• How to complete this task: Using the data beneath, show every line that includes the word "down".

• Input data:
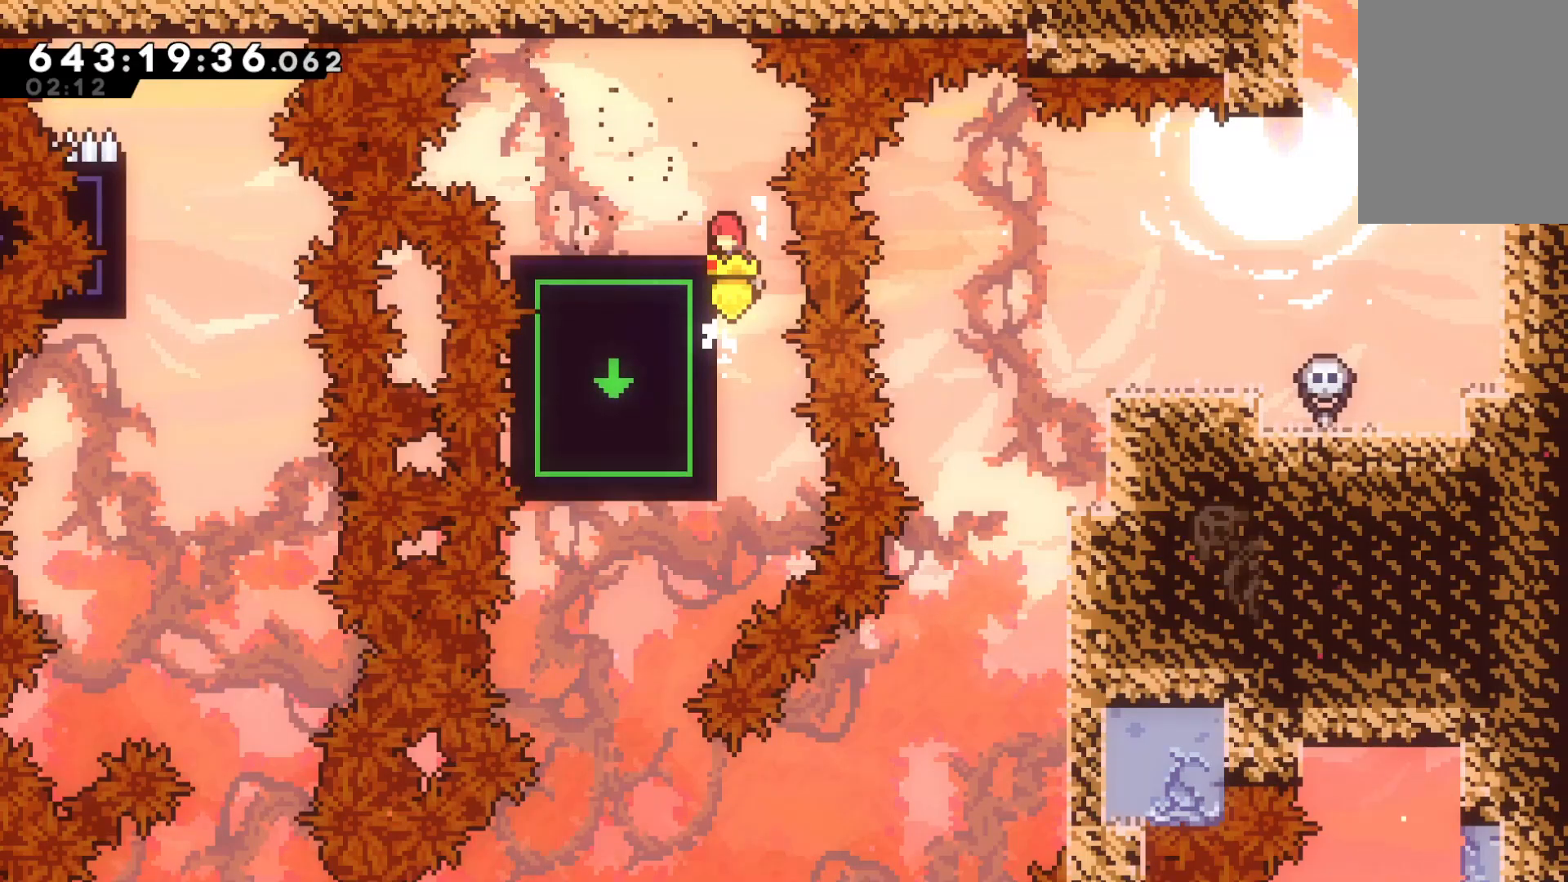
{"keys": [], "events": [[100, "up", "up"], [133, "left", "down"], [167, "grab", "up"], [167, "jump", "up"], [367, "left", "up"]]}
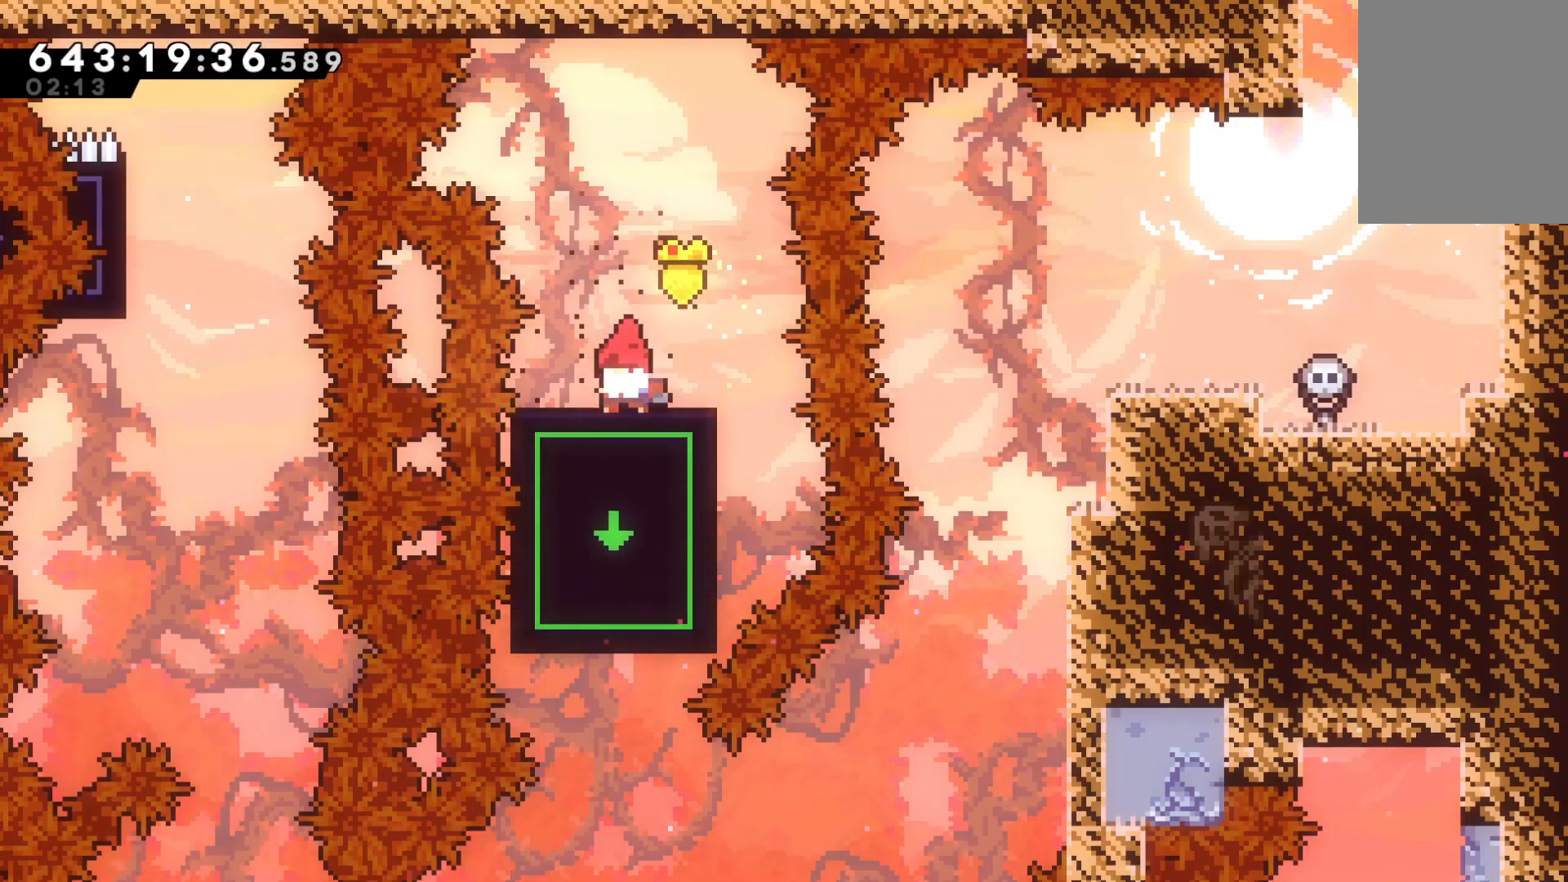
{"keys": [], "events": []}
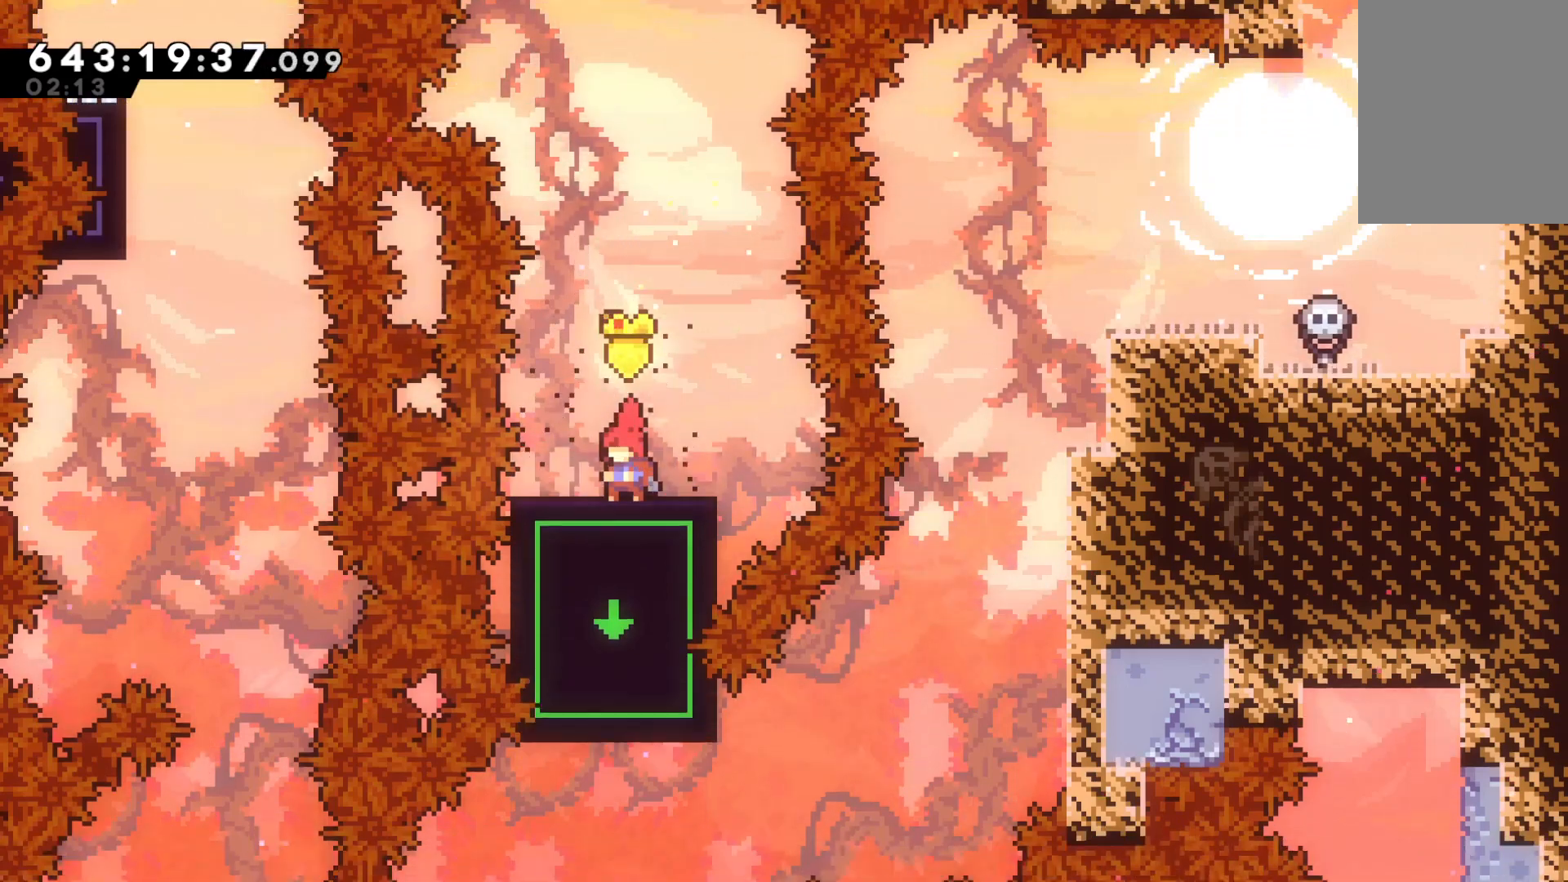
{"keys": [], "events": []}
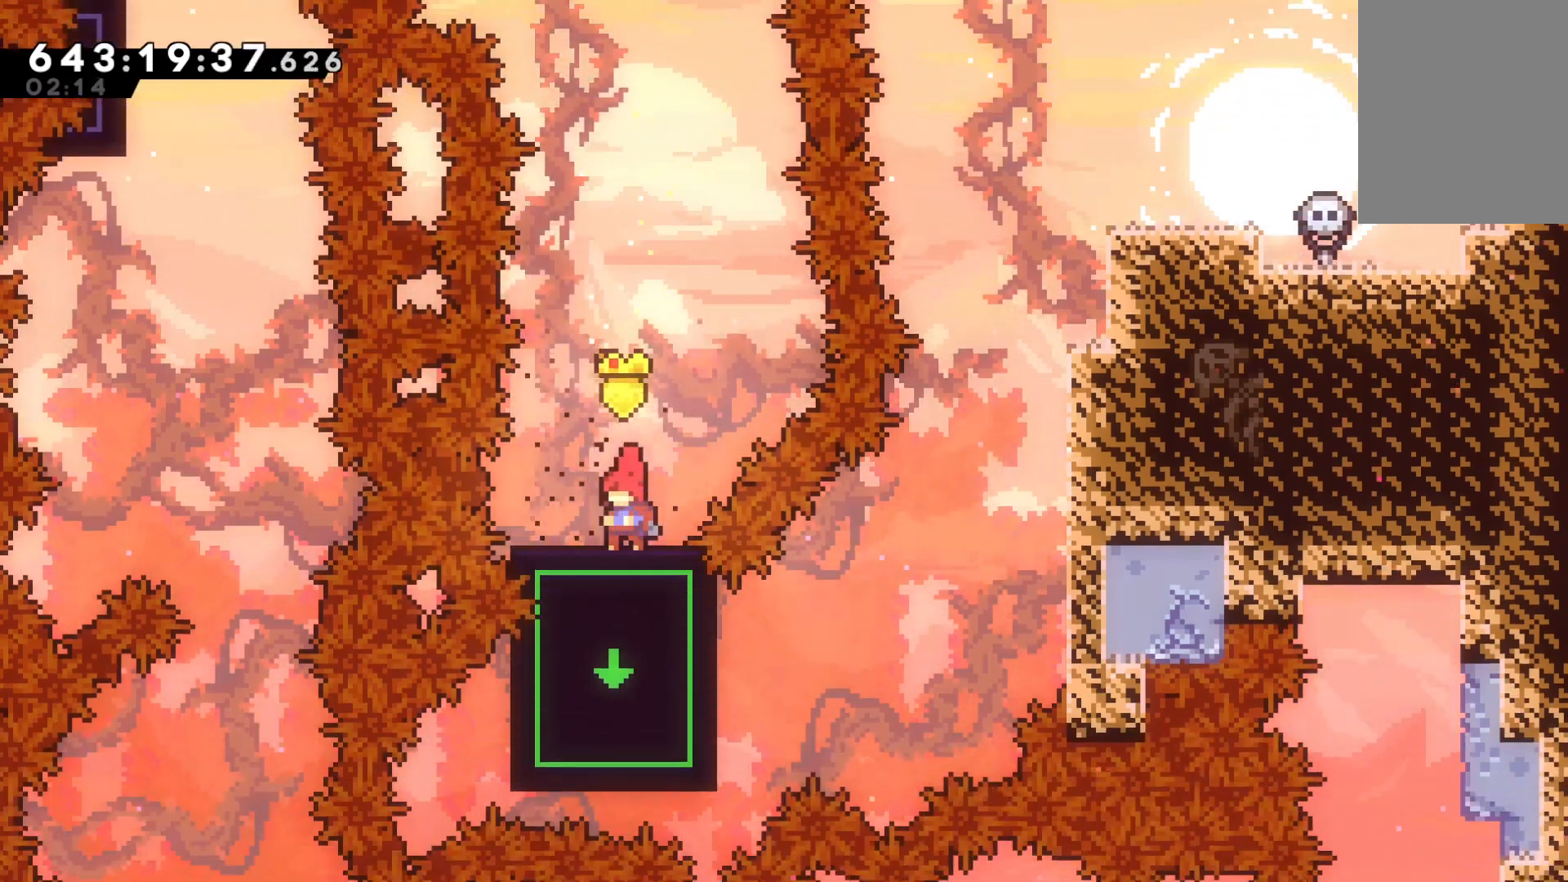
{"keys": ["right"], "events": [[500, "right", "down"]]}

• Solution to this problem:
{"keys": [], "events": [[100, "up", "up"], [133, "left", "down"], [167, "grab", "up"], [167, "jump", "up"], [367, "left", "up"]]}
{"keys": ["right"], "events": [[500, "right", "down"]]}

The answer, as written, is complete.